This year marks an anniversary. In 1978 there came Star Wars, three popes, democracy in Spain, and the Sex pistols. But the most significant event of 40 years ago passed without notice at the time. In the village of Xiaogang in China, 18 farmers met at night in secret to sign a pact that divided the village’s collective land between them, allowing each family to keep a share of the proceeds they generated. They knew how risky this was, going against the ruling socialist ideology, and added a clause pledging to raise and educate the children of any exposed and executed. Their first harvest yielded more than the previous 5 years added together, and they were exposed by neighbouring villages.

Under Mao Zedong they would undoubtedly have been executed, but the paramount leader Deng Xiaoping was consolidating his power. He ordered that the experiment of the villagers be studied, and then replicated across China. So began the modernization of China. The approach was copied in India and other countries, and marked the beginning of the neoliberal hegemony.

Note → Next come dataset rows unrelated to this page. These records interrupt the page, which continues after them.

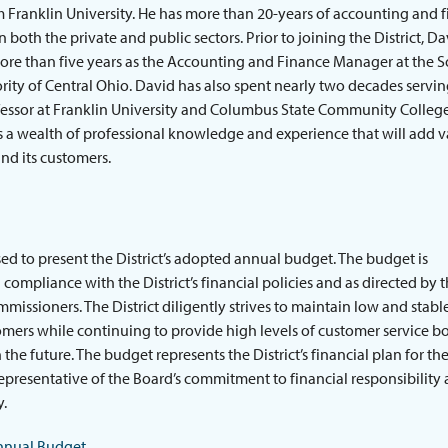
Franklin University. He has more than 20-years of accounting and 
n both the private and public sectors. Prior to joining the District, D
ore than five years as the Accounting and Finance Manager at the S
ity of Central Ohio. David has also spent nearly two decades servin
fessor at Franklin University and Columbus State Community College
 a wealth of professional knowledge and experience that will add v
and its customers.
ed to present the District’s adopted annual budget. The budget is
 compliance with the District’s financial policies and as directed by 
missioners. The District diligently strives to maintain low and stable
omers while continuing to provide high levels of customer service b
the future. The budget represents the District’s financial plan for the
representative of the Board’s commitment to financial responsibility
y.
nnual Budget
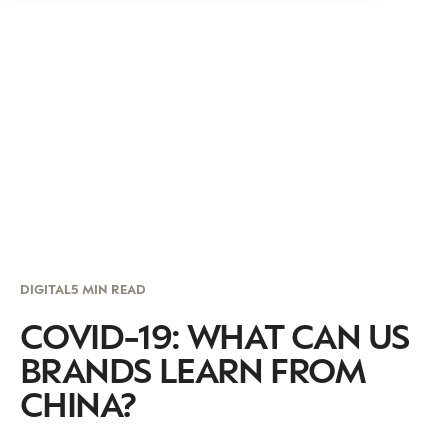
DIGITAL
5 MIN READ
COVID-19: WHAT CAN US
BRANDS LEARN FROM
CHINA?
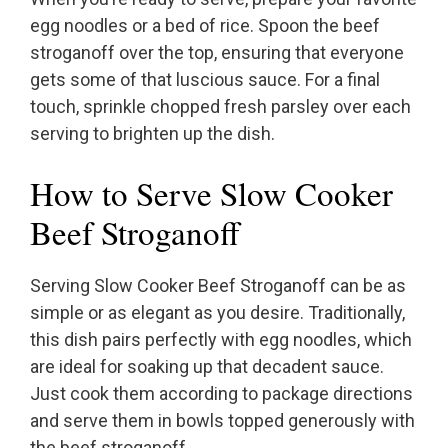
egg noodles or a bed of rice. Spoon the beef
stroganoff over the top, ensuring that everyone
gets some of that luscious sauce. For a final
touch, sprinkle chopped fresh parsley over each
serving to brighten up the dish.
How to Serve Slow Cooker
Beef Stroganoff
Serving Slow Cooker Beef Stroganoff can be as
simple or as elegant as you desire. Traditionally,
this dish pairs perfectly with egg noodles, which
are ideal for soaking up that decadent sauce.
Just cook them according to package directions
and serve them in bowls topped generously with
the beef stroganoff.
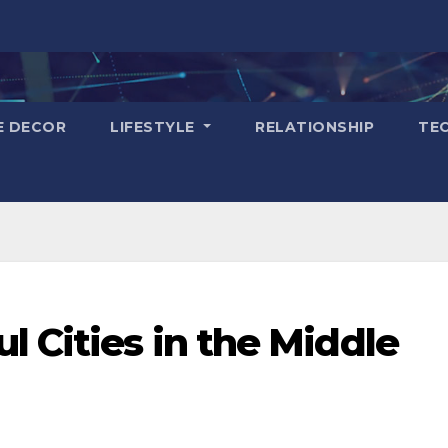
E DECOR
LIFESTYLE
RELATIONSHIP
TE
l Cities in the Middle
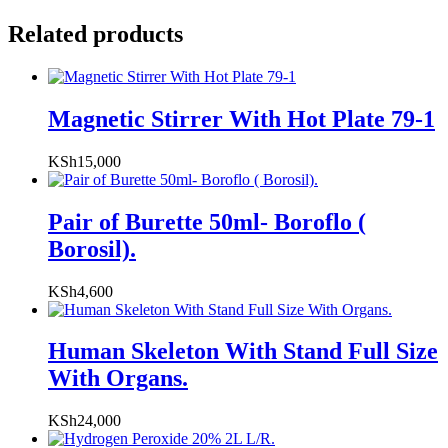
Related products
Magnetic Stirrer With Hot Plate 79-1
KSh
15,000
Pair of Burette 50ml- Boroflo (
Borosil).
KSh
4,600
Human Skeleton With Stand Full Size
With Organs.
KSh
24,000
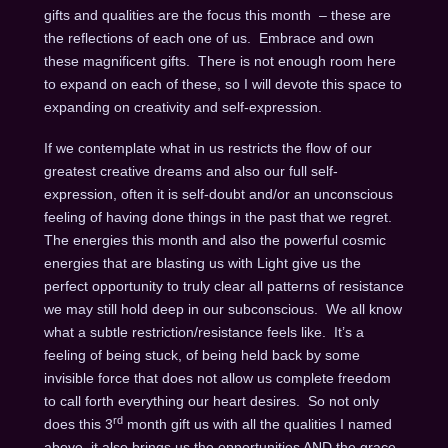
gifts and qualities are the focus this month – these are
the reflections of each one of us. Embrace and own
these magnificent gifts. There is not enough room here
to expand on each of these, so I will devote this space to
expanding on creativity and self-expression.
If we contemplate what in us restricts the flow of our
greatest creative dreams and also our full self-
expression, often it is self-doubt and/or an unconscious
feeling of having done things in the past that we regret.
The energies this month and also the powerful cosmic
energies that are blasting us with Light give us the
perfect opportunity to truly clear all patterns of resistance
we may still hold deep in our subconscious. We all know
what a subtle restriction/resistance feels like. It’s a
feeling of being stuck, of being held back by some
invisible force that does not allow us complete freedom
to call forth everything our heart desires. So not only
rd
does this 3
month gift us with all the qualities I named
above, it also brings us the opportunities AND the grace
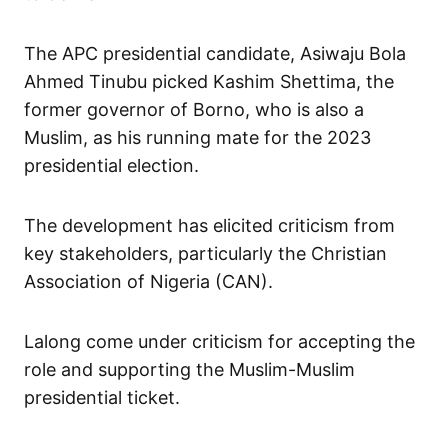
The APC presidential candidate, Asiwaju Bola
Ahmed Tinubu picked Kashim Shettima, the
former governor of Borno, who is also a
Muslim, as his running mate for the 2023
presidential election.
The development has elicited criticism from
key stakeholders, particularly the Christian
Association of Nigeria (CAN).
Lalong come under criticism for accepting the
role and supporting the Muslim-Muslim
presidential ticket.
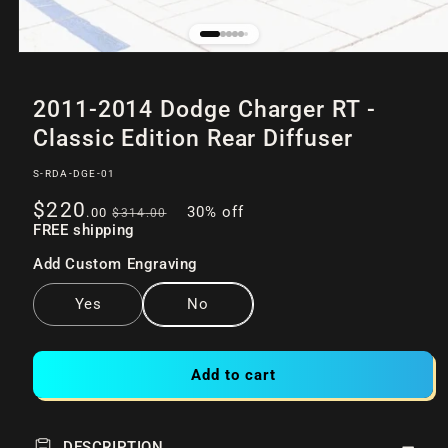
Open
of
/
9
media
2011-2014 Dodge Charger RT -
1
in
Classic Edition Rear Diffuser
modal
SKU:
S-RDA-DGE-01
Sale
Regular
$220
30% off
.00
$314
.00
price
FREE shipping
price
Add Custom Engraving
Yes
No
Add to cart
DESCRIPTION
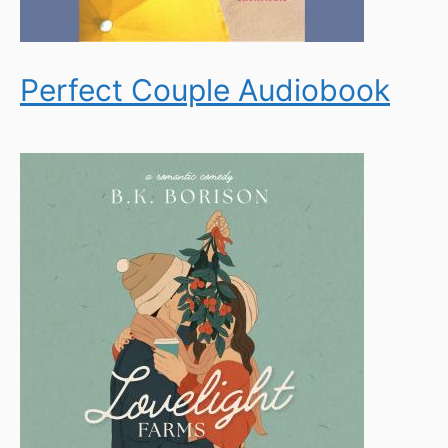
Perfect Couple Audiobook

Those who praise China’s “economic progress since 1949” are glibly glossing over the great socialist famines that killed 60 million people from starvation. The progress dates from 1978, not 1949, and it was the brave farmers of Xiaogang who led the way. It was not socialism but its abandonment, and the spread of neoliberal policies that paved the way to success.

Is this something we should regret? Not at all.

  • 2 billion people were lifted out of subsistence and starvation
  • The average incomes of the world’s poor doubled in real terms
  • Life expectancy doubled
  • Deaths in childbirth and infancy became a fraction of what they had been
  • Access to sufficient food, healthcare and education reached unprecedented levels

Did it increase inequality? Yes, it did within countries. This always happens when countries embark on that upward road to growth and prosperity. Inequality increases at first, then levels off and subsequently declines. But inequality decreased between countries as poor countries vied to join the ranks of richer ones.

However, neoliberals think that absolute command of resources matters more. Access to enough food, healthcare and education is more important than the gap between rich and poor. Will there be food on the table on Friday? Do the children have a safe place to sleep? Can our parents get though winter? These things matter more than how far ahead rich people might be. Neoliberalism brings the greatest help to those who need it most – those on the bottom rung of society.

Should we regret what it has achieved? Absolutely not. We can be justly proud that we have discovered a formula that uplifts the common lot of humanity. Its achievements cannot be ignored, because they are real-world facts, not some fancy theory of what might happen. They did happen. Is neoliberalism the last word in economic progress? Probably not. It is essentially empirical. If something better comes along, it might well replace it.

But that is no reason to regret what it has achieved. It is the best system we have yet found to bring decent lives to ordinary people around the world. We should no more regret it than we should regret the Reformation, the Renaissance, the Enlightenment, or the Industrial Revolution.

We carried the torch for a time and we let its blaze light up the world. We should honour it and exult in its achievements, and reject emphatically any idea that we should regret it.